Tuesday, June 14, 2016

Lunch with Grand Constance at Groot Constantia

The history of the famous Constantia wines goes back to the 18th century. Groot Constantia is 331 years old and they have a purchase order from Napoleon, when the Cloete family owned the farm, and from customers as far back as the 1800s when this most sought after wine was sold to enthusiasts like King Louis Philippe and Jane Austen. We visited Groot Constantia last week to taste their recreation of the great Constantia sweet wine, Grand Constance
Setting up lanterns for an evening function in the Manor House
The wine in its elegant wooden box. It is sealed, as it would have been in the past, with Post office red sealing wax
It was a damp and cool winter’s day, so the open fire was well appreciated
A long table had been set up for lunch
Winemaker Boela Gerber sharing a joke with Broadcaster Guy MacDonald and Dr Winnie Bowman CWM and enjoying a glass of this sweet and complex wine. It is made from both white and red Muscat de Frontignan grapes, partially air dried, usually classified Natural Sweet but, sometimes, it has a little botrytis
It has a wonderful rich amber colour
The specially made bottles have a roundel in the glass which bears the word Constantia. Shards containing this mark have been found in a Delaware ship wrecked in 1774, in the foundations of a building in Germany and in very old bottles from Namur in Belgium. It contains 375ml, the historic bottle was 340ml. Boela started the move to recreate the wine 15 years ago. Was it fortified or not? No one knows. They didn't know about malolactic fermentation back then. He has tasted a 1790 and an 1821, so he knew where to take the wine
The Chef from Jonkershuis, who prepared the lunch
Canap├ęs were substantial. Goats cheese on brioche fingers and a rich chicken liver parfait on the same brioche. There were jars of chutneys and pickles and an almond and honey praline to add to these
The fresh goat's cheese
The lunch menu
Then we were asked to assist the chef in preparing the gnudi (ricotta dumplings)

INFORMATION SUPPLIED -

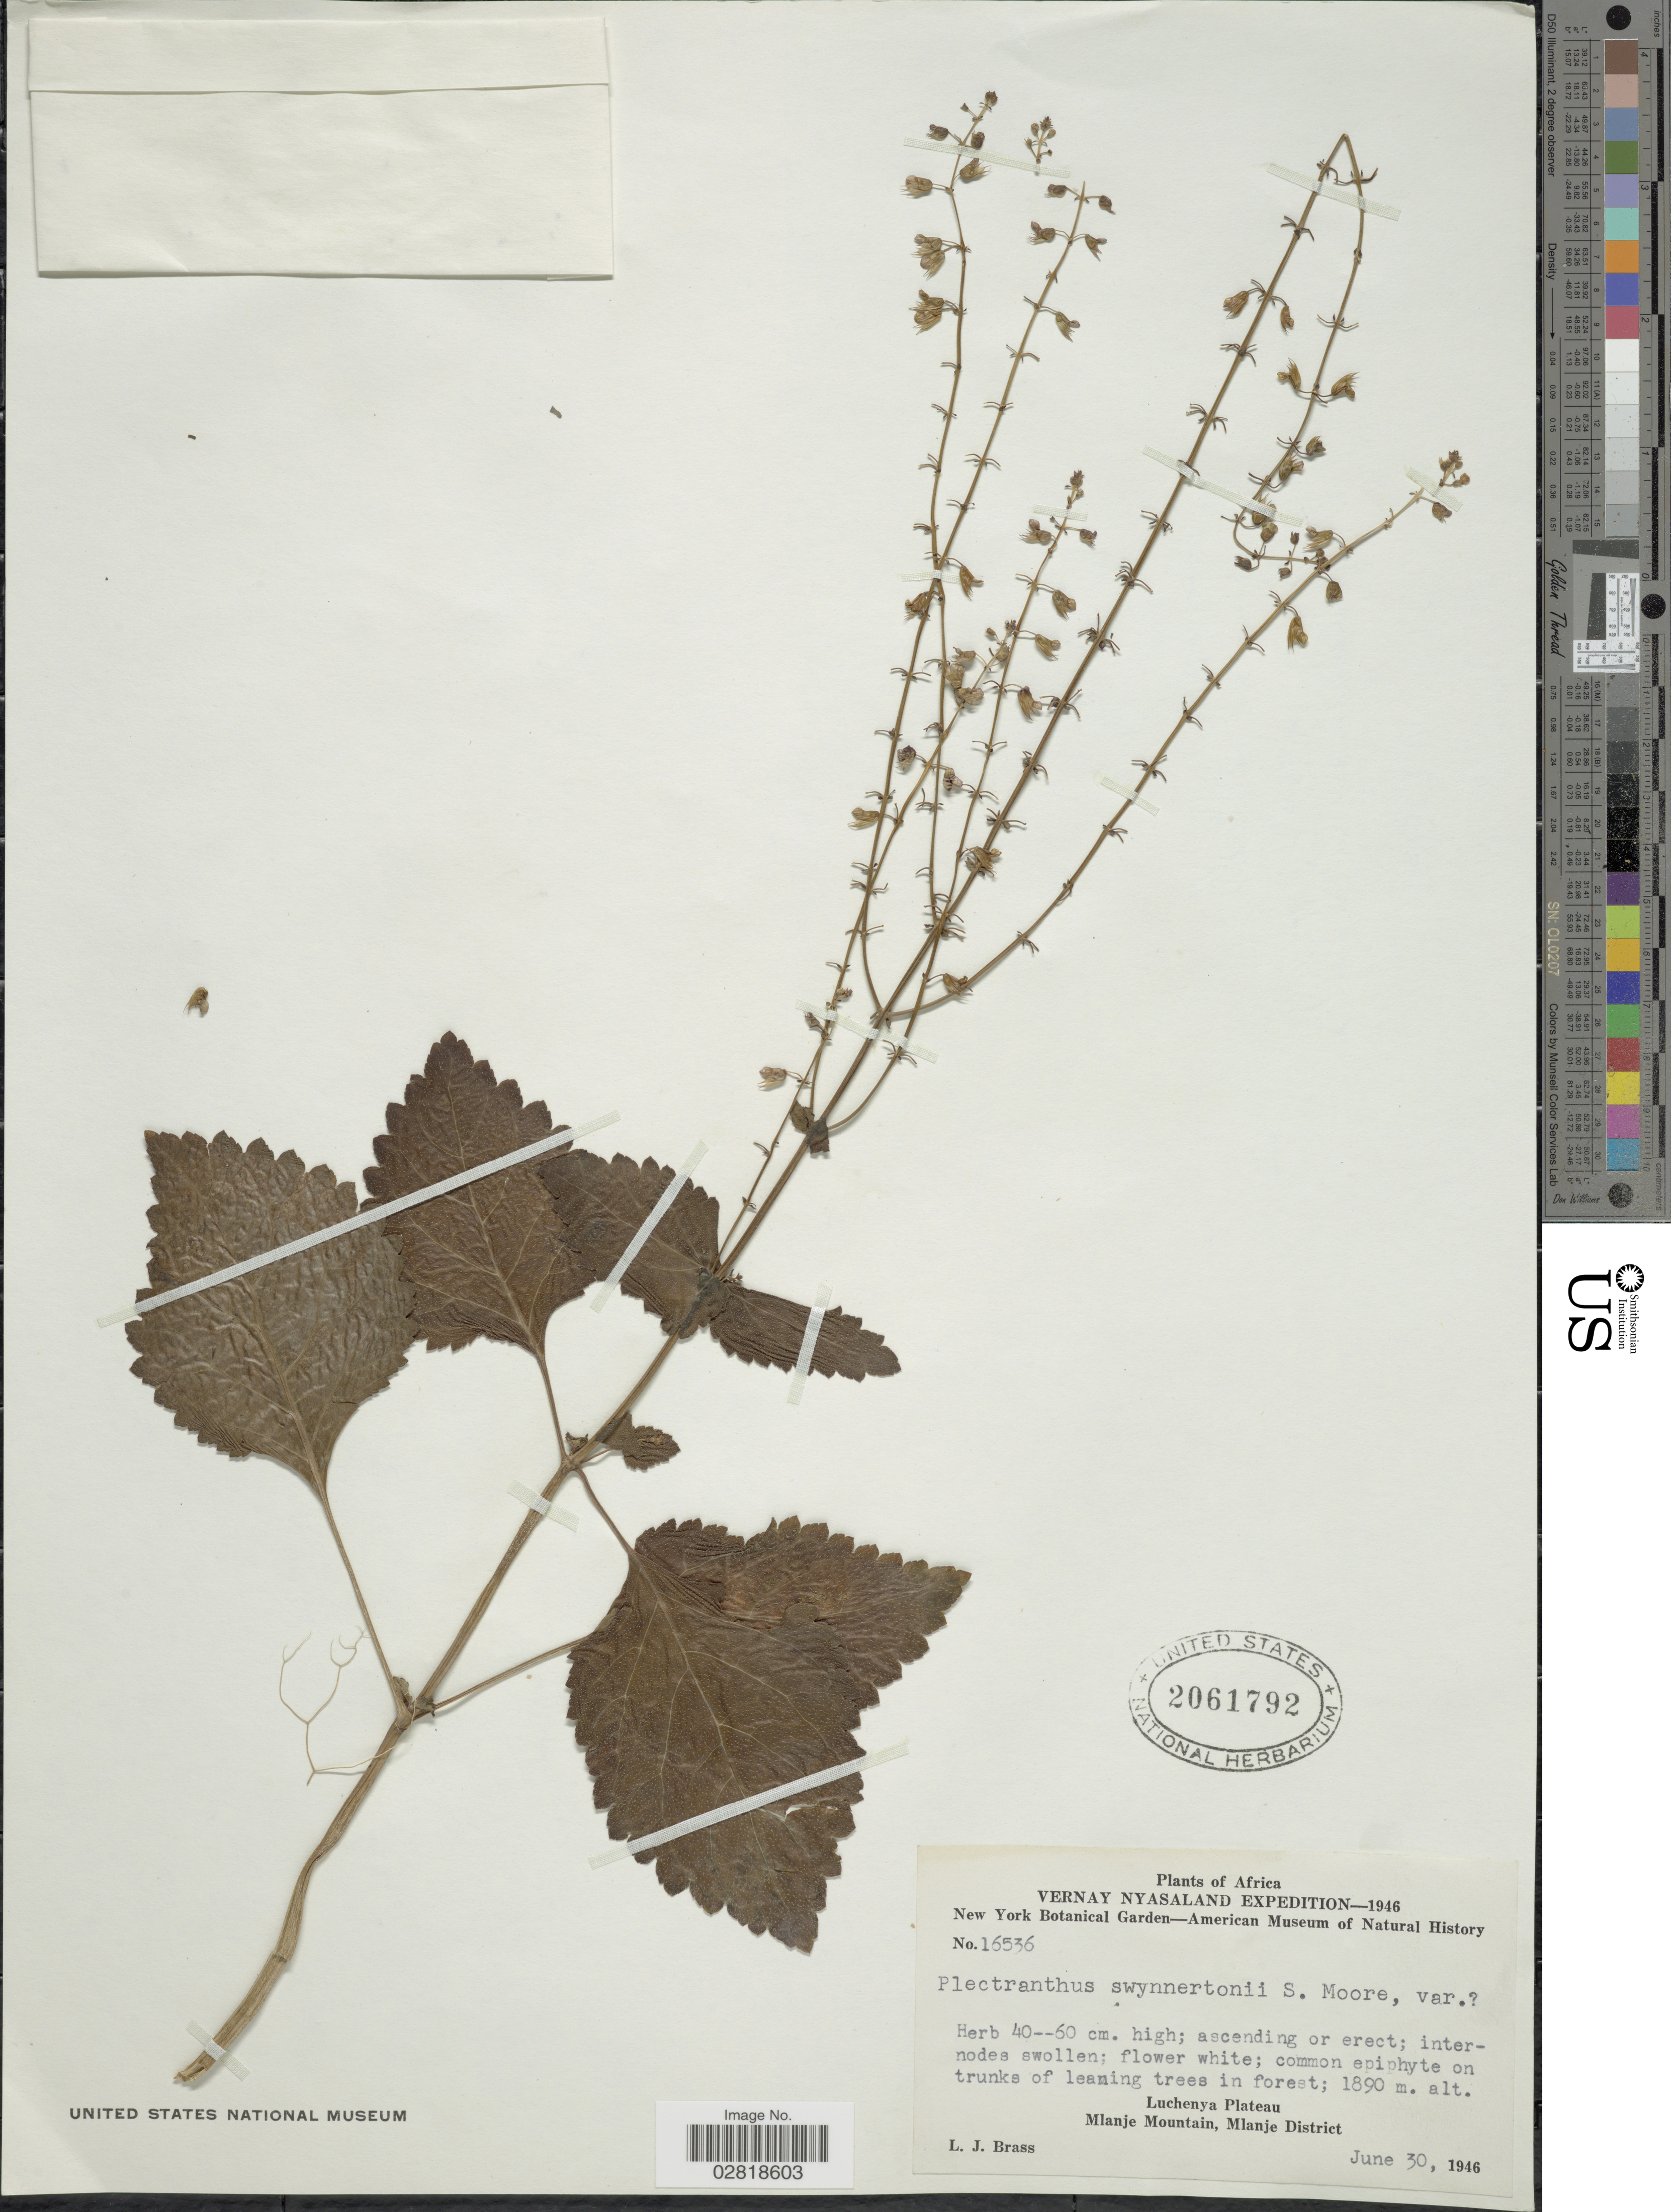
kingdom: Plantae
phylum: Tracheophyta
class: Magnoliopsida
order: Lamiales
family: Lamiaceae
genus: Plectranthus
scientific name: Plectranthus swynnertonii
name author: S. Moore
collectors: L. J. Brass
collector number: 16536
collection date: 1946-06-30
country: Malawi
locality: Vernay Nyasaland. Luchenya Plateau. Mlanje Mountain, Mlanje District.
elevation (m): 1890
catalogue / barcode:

TASK BRIEF - Do these statements agree with the Groot Constantia post? (a) Grand Constance is made only from white Muscat de Frontignan grapes. (b) The modern bottle holds more wine than the historic bottle did. (c) Boela Gerber began the effort to recreate the wine 15 years ago. Answer yes or no for each, quoting the deciding words. The entries play no part in this work.

TASK OUTPUT -
(a) No: "It is made from both white and red Muscat de Frontignan grapes"
(b) Yes: "It contains 375ml, the historic bottle was 340ml"
(c) Yes: "Boela started the move to recreate the wine 15 years ago"